Sağ iken bilseydin kadir kıymetim
Böyle erimezdi kemiğim etim
Şimdi sayılıyor bak iskeletim
Ağlamanın vakti geçti nazlı yar.
Ben artık gidişinden sonra öldüm, ne varsa terk ettim, şimdi bir ölüyüm benden sana fayda gelmez dercesine, Sağ iken bilseydin kadir kıymetim, bilmedin çektin gittin şimdi sonucuna katlan dercesine, böyle erimezdi kemiğim etim, şimdi sayılıyor bak iskeletim. Beni yaşatan aşk ve sendin, gidişinle hayata küstüm boğazımda sensiz bir lokma geçmedi, bana zehir ettin hayatı, beni zehirle sarılmış nefretini gidişini bıraktın, parçaladın, ama ben gecelerde gelirsin pişman olursun diye bekledim buna rağmen kırılan gönlümü onarmaya çalıştım ama sensiz ellerim titrese de hata benimdir diyerek kendimi yaralayarak suçlu sayarak teselli ettim, ama gelmedin aradan kaç mevsim yıl asır geçti dönmedin… İşte bu nedenle ey yâr iyi bil ki bıraktığın yalnızlıktan bu yalnızlığımdan ancak senin gibi vefasız bir beni çıkardın, bende ancak bir seni vefasız senli bir sen çıkardım ve sessizce sensizliğinle büyüttüm yanımda, o nedenle bir eski beni arama artık yok gitti bitti, bu nedenle ağlamanın vakti geçti ey nazlı yâr, anla bil artık.

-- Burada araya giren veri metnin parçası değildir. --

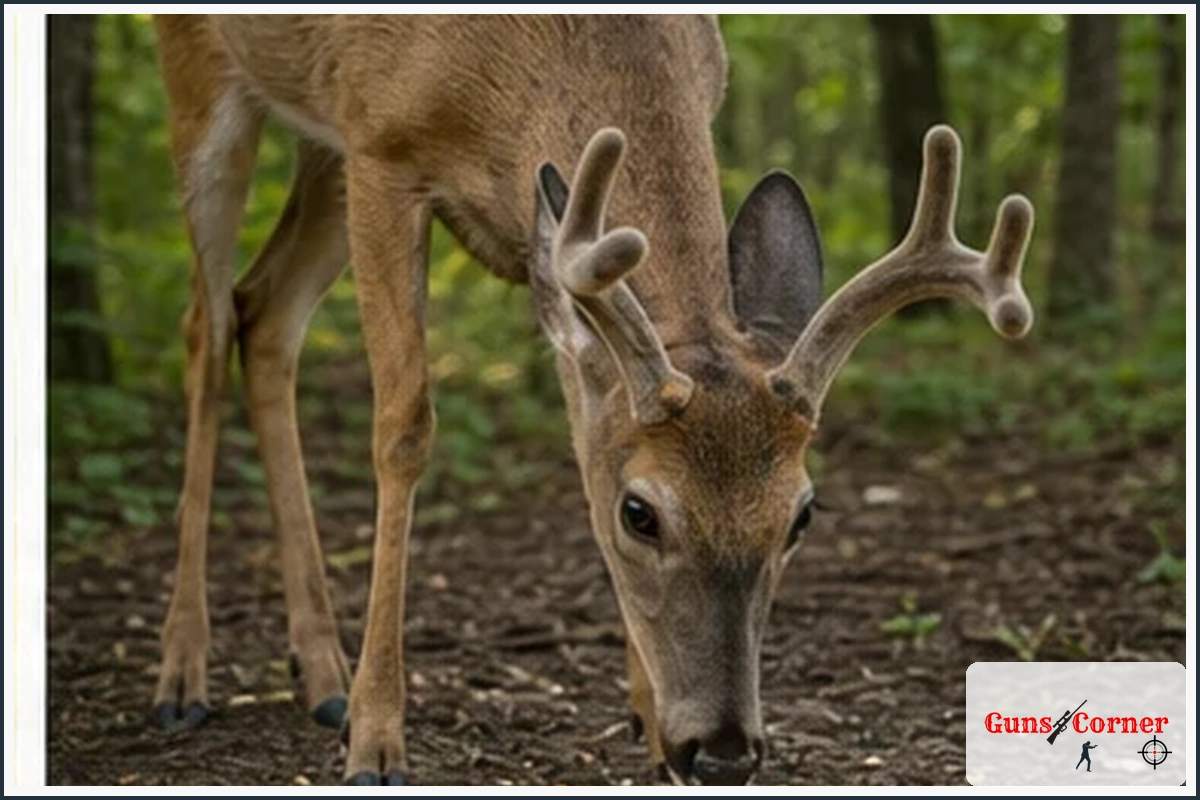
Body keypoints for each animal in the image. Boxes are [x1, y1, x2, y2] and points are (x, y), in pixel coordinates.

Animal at [150, 14, 1033, 786]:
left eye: (802, 516)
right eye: (639, 513)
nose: (723, 754)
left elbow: (580, 430)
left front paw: (646, 718)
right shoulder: (380, 146)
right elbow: (404, 426)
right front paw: (375, 742)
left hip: (317, 150)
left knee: (264, 314)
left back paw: (321, 673)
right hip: (209, 83)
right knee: (205, 322)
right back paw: (183, 675)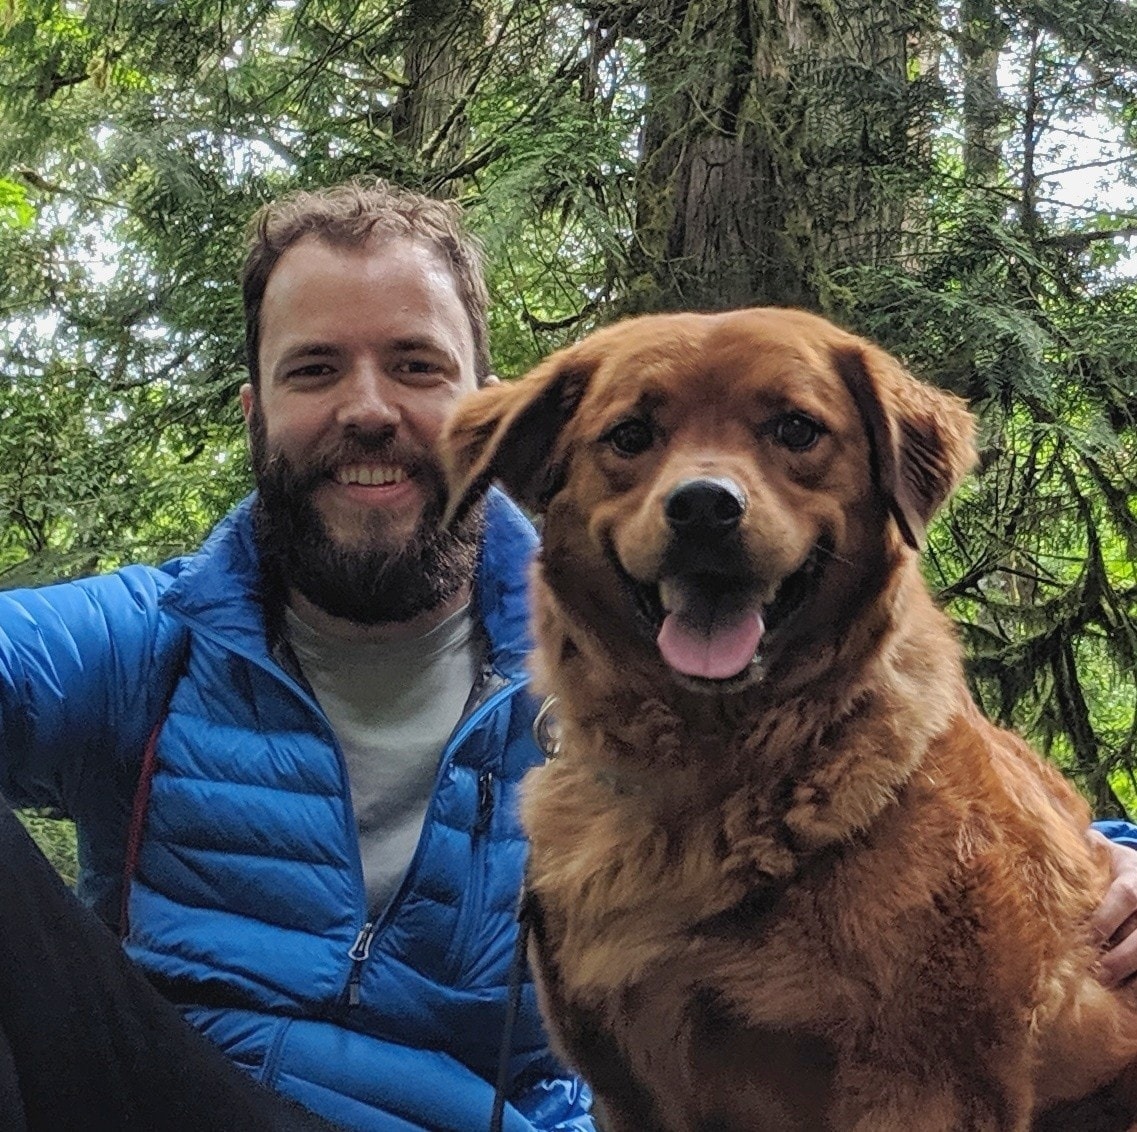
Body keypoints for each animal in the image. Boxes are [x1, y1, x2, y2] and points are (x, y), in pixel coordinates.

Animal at [441, 309, 1137, 1132]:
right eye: (630, 435)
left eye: (796, 429)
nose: (703, 505)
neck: (711, 772)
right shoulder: (623, 1087)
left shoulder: (923, 1088)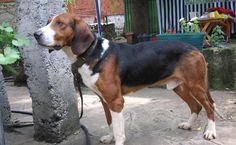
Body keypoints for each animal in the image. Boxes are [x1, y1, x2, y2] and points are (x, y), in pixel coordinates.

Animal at [34, 13, 217, 144]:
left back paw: (210, 132)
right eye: (49, 21)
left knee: (209, 106)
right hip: (178, 86)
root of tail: (195, 49)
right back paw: (188, 125)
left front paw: (117, 140)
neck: (92, 53)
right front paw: (110, 137)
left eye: (60, 23)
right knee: (196, 106)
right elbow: (110, 122)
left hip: (196, 86)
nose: (36, 34)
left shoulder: (116, 101)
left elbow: (119, 130)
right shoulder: (104, 99)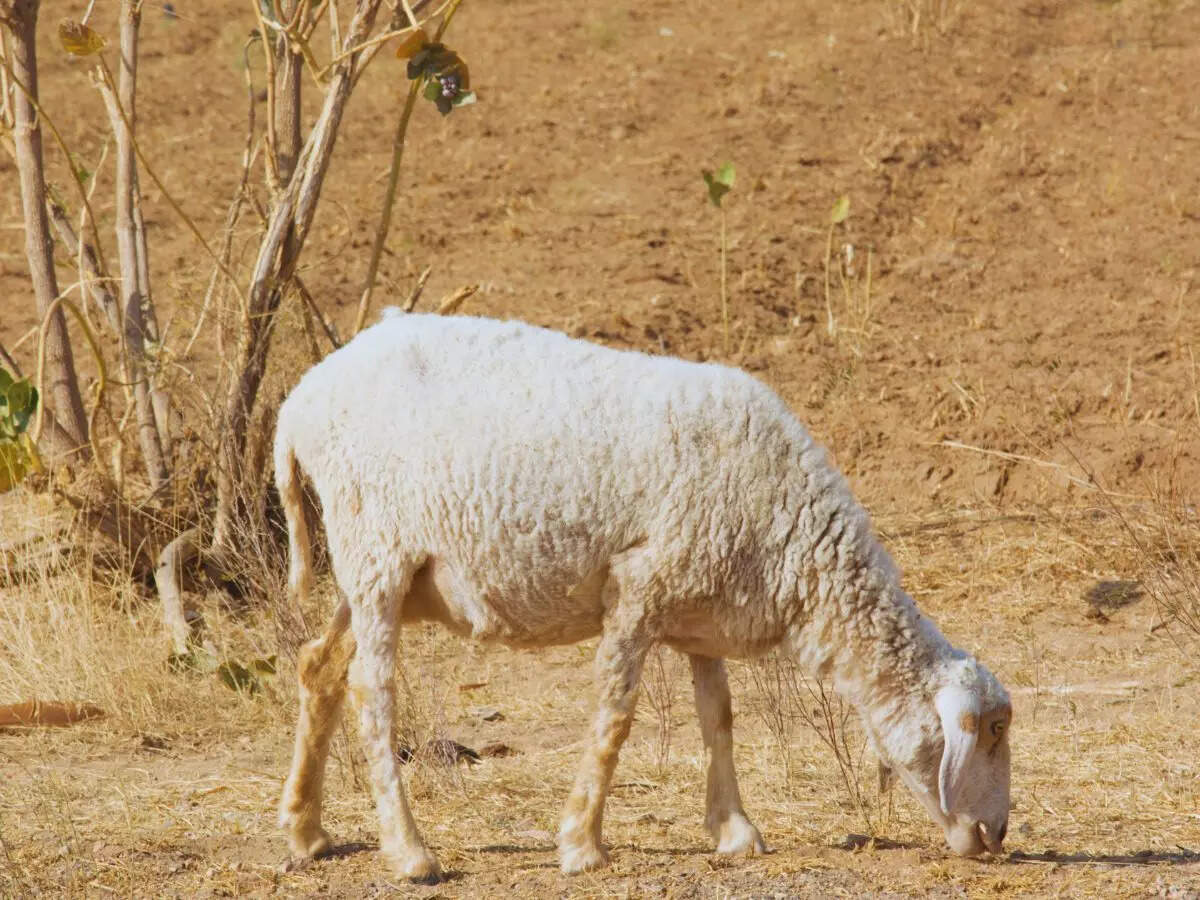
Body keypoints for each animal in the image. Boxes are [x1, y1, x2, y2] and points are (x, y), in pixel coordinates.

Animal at [273, 311, 1012, 881]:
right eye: (991, 731)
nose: (997, 836)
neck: (797, 541)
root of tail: (298, 402)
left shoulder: (701, 605)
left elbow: (719, 717)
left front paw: (735, 830)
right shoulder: (638, 587)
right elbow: (615, 719)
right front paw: (581, 843)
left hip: (375, 572)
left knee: (319, 665)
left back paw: (306, 830)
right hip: (376, 546)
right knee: (373, 692)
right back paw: (409, 852)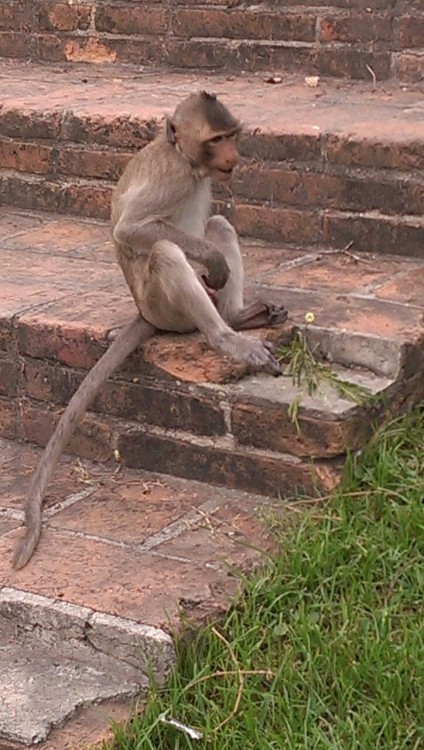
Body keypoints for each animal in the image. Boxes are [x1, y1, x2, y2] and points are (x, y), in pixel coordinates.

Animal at [13, 89, 286, 568]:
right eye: (216, 139)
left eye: (232, 136)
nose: (234, 156)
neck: (189, 164)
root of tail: (145, 314)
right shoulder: (172, 178)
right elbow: (133, 229)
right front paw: (210, 260)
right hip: (164, 306)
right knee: (165, 251)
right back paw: (226, 337)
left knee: (218, 225)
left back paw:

Melekül Mevt yolda geldi gelecek
Evreni bu dertten mutlak ölecek
Bu vakti mi buldun kıymet bilecek
Ağlamanın vakti geçti nazlı yar.
Bil ki, Melekül Mevt-Azrail- yolda artık bu acılarıma son verecek, yolda şimdi gelecek, sen giderken ben öldüm işte şimdi gerçek olacak, gör eserini dercesine, ben Evreni-Mahlas ismi- artık bu dertten mutlak öleceğim, ey yâr vefasız kadir kıymet bilmez yar, artık son andayım diyerek o yâre son demde son anımı buldun geldin, bu vakitte kıymet bilsen ne fayda artık bir ben yok bende, ölüm geldi kurtulacağım bu ıstıraptan, sana sarılamam koklayamam canım yârim diyemem artık, öleceğim bil şimdi, o nedenle artık vakti geçti ağlama yar. Salih kardeşim o kadar derinden yazmışsın ki, o anları gözyaşım içinde bana bunları yazdırdın, ben kavuşmaları severim lakin işte aşkta da kavuşma ahrete kalıyor, sanki o söz çok doğru, evlilik aşkı bozuyor sözü doğrulanıyor, ayrılık aşkı yarınlara taşıyor ama bazen de böyle istisnalar, yâre sitem ederek sitemden öte hayaller yıkılınca kalkması zor oluyor ve sizin yazdığınız gibi yüreğimiz parçalanıyor ve yıllar sonra gelen yâre böyle sitemler ediliyor.
Aslında ne kadar o yâre seni unutarak bu gönlümde çıkarıyorum atıyorum, seninle bu aşkla yenilenen hücrelerim, seninle düşünen bu aklımda beyim gidişine anlam mana vermeden yıllardır savaştı benimle gönlümle bak kan revan içinde kaldı, içinde her parçamla, ben kanıyorum sen kanıyorsun elinde hançerinle parçalarken bu bedenimi, seninle gülen içinde sen gezen akan gözyaşlarımla gözlerimden sen düşerken dese de unutamıyor vesselam. Salih kardeşime bu enfes şiiri için teşekkürler ediyorum bu vesile ile aşkı ve bu güzel duyguları yeniden hatırlamamıza vesile olduğu için, ben geride bir gülümseme bırakarak köşeme çekiliyorum, gerisini size bırakıyorum değerli okuyucu kardeşlerim, selamlarımla.